**Source**
>>>>

I took my butt to bed. I might have even fallen asleep before my son, before my almost five year old. But I woke up at four ish and picked up my phone, like I imagine many of you guys did, saw the news, saw the latest news anyway, the way it's going, and you know, it really brought me back to twenty sixteen. It was very similar. I had gone to bed because I couldn't bear the sadness, and I woke up to a very different reality than I had expected.

And I walked out into my kitchen. Well, first I rolled over and I didn't see my husband, and I saw my son in bed with us, because of course he is because again five years old, and I was like,

where's my enery case. I walked out into the kitchen and was standing there in the middle of a spec like spotless clean kitchen, sparkling clean, and he had cleaned the whole kitchen and the floors were clean and the counters were clean, and he was just standing there and the kind of semi darkness, and I just looked at him and I said, Babe, I can't believe this. I can't believe this. And I just started to cry and I walked over to him and he put his arms

around me. And my husband is very He's not a super emotional, like outwardly emotional guy. I think like a lot of couples who, you know, you have one person who's on the more emotional side. The other person just

like balances them out. And he definitely is that. He definitely mellows me out, and honestly, in the past, it's something that's kind of driven me nuts because I'm super passionate, and you know, I'm very vocal and i feel things very deeply, and sometimes it can feel like I don't have, you know, someone on the other side who like kind of gets my energy and is more like exhausted by it.

But there's there's like these magical moments in our relationship where I just kind of am like, Okay, I understand this is the balance that I need. So he put his arms around me, and he he just said, listen, this is not the outcome that I expected or was hoping for, but for the sake of the boys, please we can't let this. We can't let this. What were his words, something like, we can't let this get us too down. We have to keep going and we have

to stay positive. And he just kept saying, for the good of the boys, please don't let this consume you. That's what he said, Please don't let this consume you.

<<<<

**Given problem**
In the account's sentence beginning "He definitely mellows me out," list each way the speaker describes herself. Answer from the account alone.

Dataset items:
>>>>

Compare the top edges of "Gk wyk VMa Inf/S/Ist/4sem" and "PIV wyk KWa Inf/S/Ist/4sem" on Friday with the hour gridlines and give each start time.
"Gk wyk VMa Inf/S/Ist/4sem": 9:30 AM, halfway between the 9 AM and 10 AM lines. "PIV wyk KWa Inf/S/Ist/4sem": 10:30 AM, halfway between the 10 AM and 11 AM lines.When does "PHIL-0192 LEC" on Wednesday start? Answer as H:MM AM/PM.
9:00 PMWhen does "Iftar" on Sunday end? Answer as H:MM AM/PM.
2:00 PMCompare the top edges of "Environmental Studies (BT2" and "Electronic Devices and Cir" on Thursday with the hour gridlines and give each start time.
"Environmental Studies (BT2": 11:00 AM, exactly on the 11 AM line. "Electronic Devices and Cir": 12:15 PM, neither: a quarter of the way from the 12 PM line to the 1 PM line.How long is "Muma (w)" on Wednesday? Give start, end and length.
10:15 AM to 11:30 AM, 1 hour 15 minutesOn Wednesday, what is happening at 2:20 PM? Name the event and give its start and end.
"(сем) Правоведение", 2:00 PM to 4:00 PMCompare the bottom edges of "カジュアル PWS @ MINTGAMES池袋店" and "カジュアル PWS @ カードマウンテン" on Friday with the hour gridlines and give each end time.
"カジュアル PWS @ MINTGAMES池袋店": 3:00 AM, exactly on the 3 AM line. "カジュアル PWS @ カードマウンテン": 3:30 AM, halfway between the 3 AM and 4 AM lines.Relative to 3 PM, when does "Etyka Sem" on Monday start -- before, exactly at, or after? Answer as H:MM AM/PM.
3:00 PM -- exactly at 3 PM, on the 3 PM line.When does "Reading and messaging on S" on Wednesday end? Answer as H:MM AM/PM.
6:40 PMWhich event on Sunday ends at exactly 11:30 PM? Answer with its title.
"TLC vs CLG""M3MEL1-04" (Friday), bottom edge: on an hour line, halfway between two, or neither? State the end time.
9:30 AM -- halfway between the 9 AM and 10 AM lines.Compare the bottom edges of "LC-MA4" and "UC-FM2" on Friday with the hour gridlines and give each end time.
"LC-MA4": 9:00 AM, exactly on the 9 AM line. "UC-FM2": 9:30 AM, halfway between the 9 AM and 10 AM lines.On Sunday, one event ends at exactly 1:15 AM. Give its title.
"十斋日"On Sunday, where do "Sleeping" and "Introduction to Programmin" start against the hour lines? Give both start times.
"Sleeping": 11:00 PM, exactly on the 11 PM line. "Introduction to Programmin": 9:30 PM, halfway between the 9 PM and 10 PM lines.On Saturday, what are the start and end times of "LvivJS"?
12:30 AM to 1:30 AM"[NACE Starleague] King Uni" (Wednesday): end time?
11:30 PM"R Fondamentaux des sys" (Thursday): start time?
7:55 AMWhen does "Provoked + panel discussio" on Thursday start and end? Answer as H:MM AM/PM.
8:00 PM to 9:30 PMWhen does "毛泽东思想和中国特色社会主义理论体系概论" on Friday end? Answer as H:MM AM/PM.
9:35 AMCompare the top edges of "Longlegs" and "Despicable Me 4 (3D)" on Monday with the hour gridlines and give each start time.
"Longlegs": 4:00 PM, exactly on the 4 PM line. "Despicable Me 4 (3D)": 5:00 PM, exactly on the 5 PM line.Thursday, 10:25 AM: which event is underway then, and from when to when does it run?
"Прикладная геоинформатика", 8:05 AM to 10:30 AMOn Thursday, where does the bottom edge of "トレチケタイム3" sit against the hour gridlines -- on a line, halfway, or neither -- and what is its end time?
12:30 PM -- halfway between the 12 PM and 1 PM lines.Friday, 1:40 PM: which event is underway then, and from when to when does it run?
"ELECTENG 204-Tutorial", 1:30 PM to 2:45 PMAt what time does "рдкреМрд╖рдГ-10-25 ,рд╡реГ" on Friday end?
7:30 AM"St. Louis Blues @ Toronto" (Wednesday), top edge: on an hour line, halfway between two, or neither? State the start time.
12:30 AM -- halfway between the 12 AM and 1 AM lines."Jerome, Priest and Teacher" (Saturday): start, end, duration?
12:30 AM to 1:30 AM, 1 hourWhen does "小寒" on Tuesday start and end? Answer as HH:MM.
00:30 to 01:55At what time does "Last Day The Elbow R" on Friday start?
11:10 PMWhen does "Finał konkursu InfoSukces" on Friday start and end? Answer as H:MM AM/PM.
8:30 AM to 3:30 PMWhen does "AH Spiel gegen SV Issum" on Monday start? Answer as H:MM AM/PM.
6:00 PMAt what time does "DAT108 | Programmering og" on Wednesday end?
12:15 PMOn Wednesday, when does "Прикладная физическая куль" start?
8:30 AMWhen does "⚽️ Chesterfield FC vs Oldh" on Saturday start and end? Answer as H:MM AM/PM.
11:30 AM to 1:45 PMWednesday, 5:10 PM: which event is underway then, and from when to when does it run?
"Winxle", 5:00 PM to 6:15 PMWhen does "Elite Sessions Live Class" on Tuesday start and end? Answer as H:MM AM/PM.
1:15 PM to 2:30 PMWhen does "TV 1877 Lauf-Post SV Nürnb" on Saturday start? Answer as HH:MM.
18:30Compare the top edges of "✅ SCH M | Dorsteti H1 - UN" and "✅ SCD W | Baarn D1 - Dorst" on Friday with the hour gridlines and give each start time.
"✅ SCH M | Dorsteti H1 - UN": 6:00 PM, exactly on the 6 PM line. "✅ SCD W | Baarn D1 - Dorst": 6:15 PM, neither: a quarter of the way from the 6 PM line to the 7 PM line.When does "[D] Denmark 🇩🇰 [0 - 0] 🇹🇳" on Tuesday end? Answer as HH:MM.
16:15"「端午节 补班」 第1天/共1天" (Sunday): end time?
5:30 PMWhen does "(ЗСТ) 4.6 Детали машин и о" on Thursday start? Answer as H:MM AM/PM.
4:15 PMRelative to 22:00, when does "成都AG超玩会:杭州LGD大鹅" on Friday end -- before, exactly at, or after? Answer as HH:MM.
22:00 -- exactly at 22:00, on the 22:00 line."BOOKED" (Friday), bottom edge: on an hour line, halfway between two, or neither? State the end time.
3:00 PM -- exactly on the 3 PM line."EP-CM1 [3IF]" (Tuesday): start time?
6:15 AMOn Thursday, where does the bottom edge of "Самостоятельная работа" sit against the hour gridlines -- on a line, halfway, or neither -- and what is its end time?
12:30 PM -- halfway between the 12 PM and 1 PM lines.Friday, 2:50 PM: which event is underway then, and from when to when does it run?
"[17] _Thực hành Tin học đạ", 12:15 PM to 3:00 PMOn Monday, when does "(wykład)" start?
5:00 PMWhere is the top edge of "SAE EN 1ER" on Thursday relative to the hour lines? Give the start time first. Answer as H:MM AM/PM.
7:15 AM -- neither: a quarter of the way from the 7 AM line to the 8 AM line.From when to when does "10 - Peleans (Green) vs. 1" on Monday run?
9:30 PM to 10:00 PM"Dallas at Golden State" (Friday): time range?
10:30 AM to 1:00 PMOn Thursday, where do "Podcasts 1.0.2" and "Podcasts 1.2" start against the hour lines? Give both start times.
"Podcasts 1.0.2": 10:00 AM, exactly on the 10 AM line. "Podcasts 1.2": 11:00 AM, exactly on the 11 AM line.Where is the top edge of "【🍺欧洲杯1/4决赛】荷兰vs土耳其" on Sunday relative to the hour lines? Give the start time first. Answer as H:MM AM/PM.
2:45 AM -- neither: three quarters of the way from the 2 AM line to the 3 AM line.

<<<<

**Final result**
- super passionate
- very vocal
- feels things very deeply